Items from a dataset:
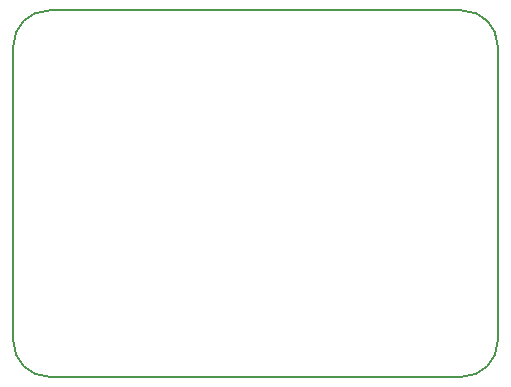
<source format=gbr>
%TF.GenerationSoftware,KiCad,Pcbnew,8.0.4*%
%TF.CreationDate,2024-08-10T16:36:54+03:00*%
%TF.ProjectId,KiCad_Course,4b694361-645f-4436-9f75-7273652e6b69,rev?*%
%TF.SameCoordinates,Original*%
%TF.FileFunction,Profile,NP*%
%FSLAX46Y46*%
G04 Gerber Fmt 4.6, Leading zero omitted, Abs format (unit mm)*
G04 Created by KiCad (PCBNEW 8.0.4) date 2024-08-10 16:36:54*
%MOMM*%
%LPD*%
G01*
G04 APERTURE LIST*
%TA.AperFunction,Profile*%
%ADD10C,0.200000*%
%TD*%
G04 APERTURE END LIST*
D10*
X115850000Y-120250000D02*
G75*
G02*
X112850000Y-117250000I0J3000000D01*
G01*
X112850000Y-92250000D02*
G75*
G02*
X115850000Y-89250000I3000000J0D01*
G01*
X150850000Y-89250000D02*
G75*
G02*
X153850000Y-92250000I0J-3000000D01*
G01*
X112850000Y-117250000D02*
X112850000Y-92250000D01*
X153850000Y-117250000D02*
G75*
G02*
X150850000Y-120250000I-3000000J0D01*
G01*
X150850000Y-89250000D02*
X115850000Y-89250000D01*
X150850000Y-120250000D02*
X115850000Y-120250000D01*
X153850000Y-117250000D02*
X153850000Y-92250000D01*
M02*

</source>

WORK ORDER :: Only the pictures may be dropped; print every record exactly as given.

ANSWER FOR THE TASK ::
<source format=gbr>
%TF.GenerationSoftware,KiCad,Pcbnew,8.0.4*%
%TF.CreationDate,2024-08-10T16:36:54+03:00*%
%TF.ProjectId,KiCad_Course,4b694361-645f-4436-9f75-7273652e6b69,rev?*%
%TF.SameCoordinates,Original*%
%TF.FileFunction,Profile,NP*%
%FSLAX46Y46*%
G04 Gerber Fmt 4.6, Leading zero omitted, Abs format (unit mm)*
G04 Created by KiCad (PCBNEW 8.0.4) date 2024-08-10 16:36:54*
%MOMM*%
%LPD*%
G01*
G04 APERTURE LIST*
%TA.AperFunction,Profile*%
%ADD10C,0.200000*%
%TD*%
G04 APERTURE END LIST*
D10*
X115850000Y-120250000D02*
G75*
G02*
X112850000Y-117250000I0J3000000D01*
G01*
X112850000Y-92250000D02*
G75*
G02*
X115850000Y-89250000I3000000J0D01*
G01*
X150850000Y-89250000D02*
G75*
G02*
X153850000Y-92250000I0J-3000000D01*
G01*
X112850000Y-117250000D02*
X112850000Y-92250000D01*
X153850000Y-117250000D02*
G75*
G02*
X150850000Y-120250000I-3000000J0D01*
G01*
X150850000Y-89250000D02*
X115850000Y-89250000D01*
X150850000Y-120250000D02*
X115850000Y-120250000D01*
X153850000Y-117250000D02*
X153850000Y-92250000D01*
M02*

</source>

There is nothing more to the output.